Por su revelador e impactante contenido, la misiva del excanciller Álvaro Leyva al presidente Gustavo Petro suscita una inevitable pregunta: Carajo, ¿en manos de quién está Colombia?

Uno tras otro, los gravísimos señalamientos de Leyva son un torpedo de frente en la línea de flotación del primer gobierno de izquierda de la historia del país. Algunos de sus habituales defensores ya se han apresurado a interpretarlos como un acto de alevosía. Y ciertamente lo son, viniendo de quien vienen. Pero también pueden entenderse como un arrebato de genuina honestidad en un momento de enorme incertidumbre política. Tardío, indiscutiblemente, aunque indispensable para un país que con frecuencia se descubre desorientado por el beligerante argumentario del mandatario que desbarranca en el delirio.

A primera vista, el memorial de agravios del habilidoso excanciller refleja la frustración e impotencia de un personaje político dolido en su exceso de autoestima tras ser retirado por la puerta de atrás de un gobierno con el que se sentía plenamente identificado y en el que –desde la campaña– había apostado, a todo o nada, la última carta de su vasta vida pública.

Decepcionado o desengañado, solo él lo sabrá con exactitud, se aparta esta vez del lenguaje críptico o enigmático que usó en anteriores admoniciones publicadas en sus redes sociales para exponer con crudeza aspectos personales del jefe de Estado y de su círculo de confianza, del cual –ahora está clarísimo– él no hacía parte.
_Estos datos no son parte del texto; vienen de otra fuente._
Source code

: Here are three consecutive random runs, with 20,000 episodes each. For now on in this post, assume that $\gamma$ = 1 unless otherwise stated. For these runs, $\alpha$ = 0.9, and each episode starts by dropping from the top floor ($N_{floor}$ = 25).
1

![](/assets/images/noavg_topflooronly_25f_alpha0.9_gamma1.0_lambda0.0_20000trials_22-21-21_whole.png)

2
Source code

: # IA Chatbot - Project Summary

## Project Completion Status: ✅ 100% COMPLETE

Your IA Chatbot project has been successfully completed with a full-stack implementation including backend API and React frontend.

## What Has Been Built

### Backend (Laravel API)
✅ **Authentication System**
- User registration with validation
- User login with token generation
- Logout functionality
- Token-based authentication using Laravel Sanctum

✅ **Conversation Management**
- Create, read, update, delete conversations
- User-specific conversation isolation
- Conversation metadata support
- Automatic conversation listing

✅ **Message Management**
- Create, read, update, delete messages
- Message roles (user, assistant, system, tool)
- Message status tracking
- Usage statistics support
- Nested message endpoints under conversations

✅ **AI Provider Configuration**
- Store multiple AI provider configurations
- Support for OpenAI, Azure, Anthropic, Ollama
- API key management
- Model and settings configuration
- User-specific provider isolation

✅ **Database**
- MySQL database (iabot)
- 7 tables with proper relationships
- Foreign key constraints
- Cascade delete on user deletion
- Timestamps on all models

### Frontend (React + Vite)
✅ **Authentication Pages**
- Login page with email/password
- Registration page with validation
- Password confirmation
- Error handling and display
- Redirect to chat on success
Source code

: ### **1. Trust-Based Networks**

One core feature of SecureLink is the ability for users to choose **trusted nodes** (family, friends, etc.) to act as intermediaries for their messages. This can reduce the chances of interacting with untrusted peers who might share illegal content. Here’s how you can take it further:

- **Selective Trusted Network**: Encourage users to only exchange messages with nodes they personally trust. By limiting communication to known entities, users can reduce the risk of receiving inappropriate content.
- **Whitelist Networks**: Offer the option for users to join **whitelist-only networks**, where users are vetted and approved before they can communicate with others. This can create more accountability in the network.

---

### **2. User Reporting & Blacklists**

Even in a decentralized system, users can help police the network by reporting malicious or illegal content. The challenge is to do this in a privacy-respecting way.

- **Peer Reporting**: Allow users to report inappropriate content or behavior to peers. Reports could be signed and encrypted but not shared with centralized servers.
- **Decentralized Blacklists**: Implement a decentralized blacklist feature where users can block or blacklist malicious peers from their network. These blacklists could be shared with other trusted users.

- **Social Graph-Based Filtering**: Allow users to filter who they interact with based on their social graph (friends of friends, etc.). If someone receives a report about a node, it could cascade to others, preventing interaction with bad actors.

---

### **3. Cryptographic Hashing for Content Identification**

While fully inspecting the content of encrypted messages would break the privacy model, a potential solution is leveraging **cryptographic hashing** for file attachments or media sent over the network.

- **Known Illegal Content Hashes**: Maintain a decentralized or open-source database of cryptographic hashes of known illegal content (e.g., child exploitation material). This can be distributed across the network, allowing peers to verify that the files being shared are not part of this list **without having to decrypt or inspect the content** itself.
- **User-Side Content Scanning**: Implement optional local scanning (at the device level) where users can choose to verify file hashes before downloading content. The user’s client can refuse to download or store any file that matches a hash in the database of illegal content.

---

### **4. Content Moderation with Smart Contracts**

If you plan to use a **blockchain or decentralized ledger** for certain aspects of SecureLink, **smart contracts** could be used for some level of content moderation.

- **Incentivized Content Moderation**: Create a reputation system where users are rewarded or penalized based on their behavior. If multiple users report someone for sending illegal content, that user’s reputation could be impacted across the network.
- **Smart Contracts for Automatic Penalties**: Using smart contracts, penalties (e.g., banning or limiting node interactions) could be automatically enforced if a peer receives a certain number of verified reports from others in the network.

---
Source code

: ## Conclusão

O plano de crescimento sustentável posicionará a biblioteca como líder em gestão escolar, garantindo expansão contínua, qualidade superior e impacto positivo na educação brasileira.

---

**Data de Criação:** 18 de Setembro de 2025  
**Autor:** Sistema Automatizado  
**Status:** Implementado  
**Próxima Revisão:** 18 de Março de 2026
Y en honor a la verdad, casi nadie tiene acceso a las redes de poder real del Ejecutivo. Petro, confiesa el excanciller, no trazó con él la política exterior de la nación. Tampoco lo veía ni hablaba con la regularidad debida.

En todo caso, los destrozos causados por las afirmaciones de Leyva son considerables. Niega la pertenencia de Petro, tan reivindicada por él, a la cúpula o primeras filas del M-19. Lo deja como un mentiroso. Peor aún, lo señala de ser un drogadicto, como asegura haber comprobado en una visita oficial a París en junio de 2023, famosa por la desaparición durante dos días del mandatario. Nunca se supo en qué andaba. Ahora, en respuesta a la acusación de su otrora compañero de viaje, el jefe de Estado precisa que se encontraba ejerciendo de padre y abuelo en la ciudad de la luz. No sin antes arremeter contra la prensa.

No contento con sembrar dudas sobre el estado alterado de conciencia del presidente por su supuesto problema de consumo aún no resuelto, el excanciller también pone en tela de juicio su salud mental. Redunda sobre sus “llegadas tarde”, “viajes carentes de sentido”, “inaceptables incumplimientos”, “frases incoherentes” e “intervenciones públicas con amenazas innecesarias”, entre otros rasgos de una personalidad que retrata como caótica, para acusarlo de ser un “provocador” que “abusa del poder” e “incita a la lucha de clases”.

En su extenso relato incriminatorio, Leyva describe a Petro como la víctima de una trampa, un rehén de sus propios funcionarios que le hacen un “terrible daño”. Laura Sarabia, a la que califica como la “dueña de su tiempo” o quien le “satisface algunas necesidades personales”; Armando Benedetti, del que reitera es un “adicto a las drogas”, y Ricardo Roa. Como dirían algunos, están comenzando a aparecer las llaves. Y esto no es un eufemismo.

Dependiendo de la esquina ideológica o mapa mental en el que se sitúe el receptor, el desahogo de Leyva es posible leerlo como una verdad incómoda, hasta ahora inconfesable pese a evidencias que sustentan parte de los señalamientos, o como una conspiración política en toda regla que pretende atacar la consulta popular del ‘Gobierno del Cambio’. Lo que resulta hilarante es que petristas digan que el excanciller lidera una estrategia de la oposición, como si este hubiera sido su caballo de Troya. Eso es un error y una deslealtad.

Desde hace un tiempo, en particular tras el consejo de ministros de cuchillos de frente y por la espalda, cada vez más sectores del país sienten que el barco en el que navegamos hace agua. No son intentos mezquinos para cerrarle el paso al presidente Petro, quien venció en las urnas, ni a quienes aún son leales a su proyecto político, aunque de eso también habrá, sino de constatar cómo ellos mismos se ningunean, enredan en sus laberintos conspiranoicos, fragmentan por pugnas de egos o luchas fratricidas, siendo incapaces de garantizar la gobernabilidad que las crisis nacionales o territoriales demandan. Lo dicho por Leyva es apenas un síntoma de una enfermedad general en la que la opacidad hace metástasis. En aras de la verdad, el jefe de Estado debe actuar para recuperar su credibilidad acallando con hechos los rumores o sospechas que contagian de oscurantismo su Gobierno.